If you have marked at least one tool, KMail is able to provide filters which allow the classification of the messages as spam or not spam. It will also provide actions to let you manually classify messages. These actions will be available in the MessageApply Filter > menu item, and also via a pair of icons on the toolbar. If any of the tools you selected support Bayesian filtering (i.e. a method to detect spam based on statistical analysis of the messages) then these messages are not only marked but additionally piped through the tools to help them learn, thereby improving their detection rate.

On the second page, you will be able to select some additional actions to be performed in KMail with regard to spam messages: if you want messages detected as spam to be moved into a certain folder, select the appropriate folder and mark the Move known spam to: option; if messages detected as spam should additionally be marked as read, then mark the Mark detected spam messages as read option.

Selecting at least one of the available tools will allow the wizard to finish the filter setup. The wizard will not take any modifications in existing filters, formerly created by it, into consideration, but will either append new filters or replace existing filters. In any case you may want to inspect the result of this process in the Filter Dialog. The wizard will also create toolbar buttons for marking messages as spam or as ham. Keep in mind that classifying messages as spam will also move those messages to the folder you have specified for spam messages, when you select the spam option.

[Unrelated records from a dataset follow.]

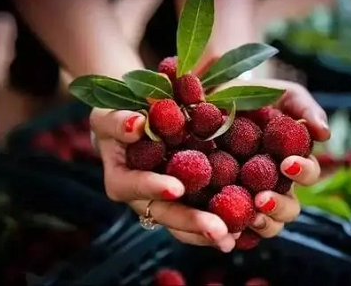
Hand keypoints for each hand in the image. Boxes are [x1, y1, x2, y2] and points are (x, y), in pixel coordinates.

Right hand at [90, 108, 236, 251]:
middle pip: (164, 213)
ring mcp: (164, 202)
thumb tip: (136, 126)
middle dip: (190, 221)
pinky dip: (219, 220)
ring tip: (233, 236)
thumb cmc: (119, 117)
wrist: (135, 125)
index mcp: (121, 178)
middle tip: (218, 229)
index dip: (152, 187)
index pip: (133, 185)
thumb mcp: (109, 113)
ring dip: (207, 231)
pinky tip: (241, 229)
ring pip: (183, 224)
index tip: (176, 187)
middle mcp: (142, 197)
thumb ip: (118, 120)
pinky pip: (199, 213)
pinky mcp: (184, 199)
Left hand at [215, 78, 330, 237]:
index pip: (307, 174)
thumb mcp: (281, 94)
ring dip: (263, 223)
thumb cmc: (252, 96)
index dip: (303, 172)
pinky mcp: (224, 202)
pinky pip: (234, 224)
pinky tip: (226, 228)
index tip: (288, 163)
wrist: (213, 99)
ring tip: (249, 214)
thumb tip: (325, 133)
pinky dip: (235, 231)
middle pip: (289, 208)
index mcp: (290, 161)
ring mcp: (249, 194)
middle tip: (262, 198)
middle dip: (280, 206)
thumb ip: (305, 108)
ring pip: (267, 223)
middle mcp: (274, 183)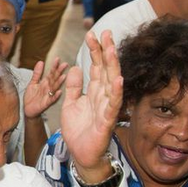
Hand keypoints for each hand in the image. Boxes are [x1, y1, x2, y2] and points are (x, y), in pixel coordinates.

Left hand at [23, 58, 68, 118]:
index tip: (57, 59)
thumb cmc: (31, 97)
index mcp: (45, 83)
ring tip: (64, 76)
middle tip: (65, 64)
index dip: (54, 66)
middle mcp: (48, 88)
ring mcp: (48, 95)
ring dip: (59, 82)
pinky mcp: (46, 103)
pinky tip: (59, 92)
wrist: (27, 110)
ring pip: (55, 88)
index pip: (51, 73)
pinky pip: (51, 99)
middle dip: (59, 72)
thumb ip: (37, 73)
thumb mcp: (33, 83)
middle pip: (55, 79)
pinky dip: (55, 96)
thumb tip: (41, 62)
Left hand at [61, 32, 122, 171]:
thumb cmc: (78, 130)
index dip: (94, 51)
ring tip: (111, 50)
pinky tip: (118, 80)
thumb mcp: (69, 104)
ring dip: (112, 67)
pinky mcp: (107, 121)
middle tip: (106, 33)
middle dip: (105, 52)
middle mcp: (103, 97)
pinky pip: (113, 106)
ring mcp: (106, 108)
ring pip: (112, 84)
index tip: (92, 34)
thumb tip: (75, 67)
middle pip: (106, 70)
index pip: (96, 67)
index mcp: (93, 92)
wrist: (80, 154)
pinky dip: (115, 93)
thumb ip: (73, 87)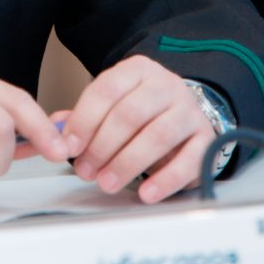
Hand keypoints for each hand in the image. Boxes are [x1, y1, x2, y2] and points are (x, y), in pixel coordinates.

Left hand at [58, 55, 215, 203]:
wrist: (185, 112)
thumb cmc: (142, 111)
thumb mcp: (113, 102)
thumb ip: (85, 115)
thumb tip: (56, 130)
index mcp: (137, 70)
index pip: (106, 90)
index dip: (84, 120)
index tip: (69, 146)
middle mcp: (165, 84)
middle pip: (129, 114)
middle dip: (102, 146)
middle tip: (85, 171)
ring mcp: (189, 110)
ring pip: (157, 136)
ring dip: (127, 163)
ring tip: (107, 182)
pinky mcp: (207, 138)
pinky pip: (189, 160)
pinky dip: (166, 180)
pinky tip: (146, 192)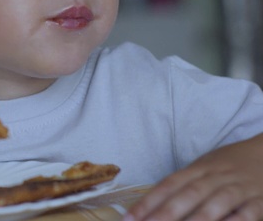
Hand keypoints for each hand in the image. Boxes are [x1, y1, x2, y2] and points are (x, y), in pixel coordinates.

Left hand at [125, 134, 262, 220]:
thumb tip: (149, 207)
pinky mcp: (260, 201)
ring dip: (197, 219)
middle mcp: (216, 177)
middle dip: (166, 213)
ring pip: (216, 203)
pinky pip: (247, 213)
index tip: (130, 218)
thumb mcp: (203, 168)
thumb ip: (181, 186)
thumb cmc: (228, 165)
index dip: (148, 202)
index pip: (169, 185)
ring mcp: (239, 188)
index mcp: (198, 168)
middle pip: (189, 194)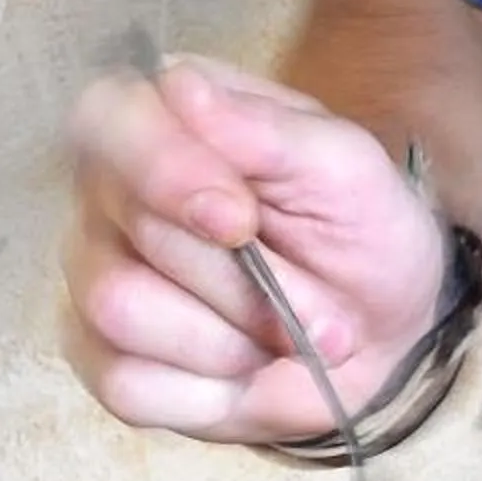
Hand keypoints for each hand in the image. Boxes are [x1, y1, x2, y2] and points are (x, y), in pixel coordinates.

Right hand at [62, 54, 447, 444]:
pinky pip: (125, 383)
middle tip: (319, 304)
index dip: (164, 169)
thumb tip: (178, 86)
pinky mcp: (101, 358)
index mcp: (165, 118)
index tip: (239, 219)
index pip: (109, 118)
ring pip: (119, 307)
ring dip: (228, 340)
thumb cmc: (361, 233)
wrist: (384, 338)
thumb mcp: (346, 169)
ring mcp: (97, 276)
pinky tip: (245, 375)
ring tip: (283, 337)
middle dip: (244, 281)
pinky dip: (205, 394)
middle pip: (132, 227)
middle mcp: (111, 192)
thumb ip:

Some More Details for Experts

The wizard uses information stored in a special configuration file named kmail.antispamrc (stored in the global or local KDE config directory). It will first check the global config file and then the local config file. If the local config file contains an entry with a higher (newer) version number, the configuration data from the local file (for that tool) is used, so both administrators and users can update the wizard's configuration.

The local detection of spam messages is achieved by creating pipe through actions per-tool within a special filter. Another filter contains rules to check for detected spam messages and actions to mark them and (optionally, depending on the choice in the wizard) to move them into a folder. Both filters are configured to be applied to incoming messages and for manual filtering.

Two filters are needed for the classification of ham and spam. They contain actions to mark the messages appropriately. As mentioned above, the filter for classification as spam can have another supplementary action to move the messages into a predefined folder. If the selected tools support Bayesian filtering, the wizard will create additional filter actions to pass the messages to the tools (via Execute Command actions) in the appropriate learning mode.

If you want to fine-tune the filtering process, you might be interested in the chapter about Filter Optimization.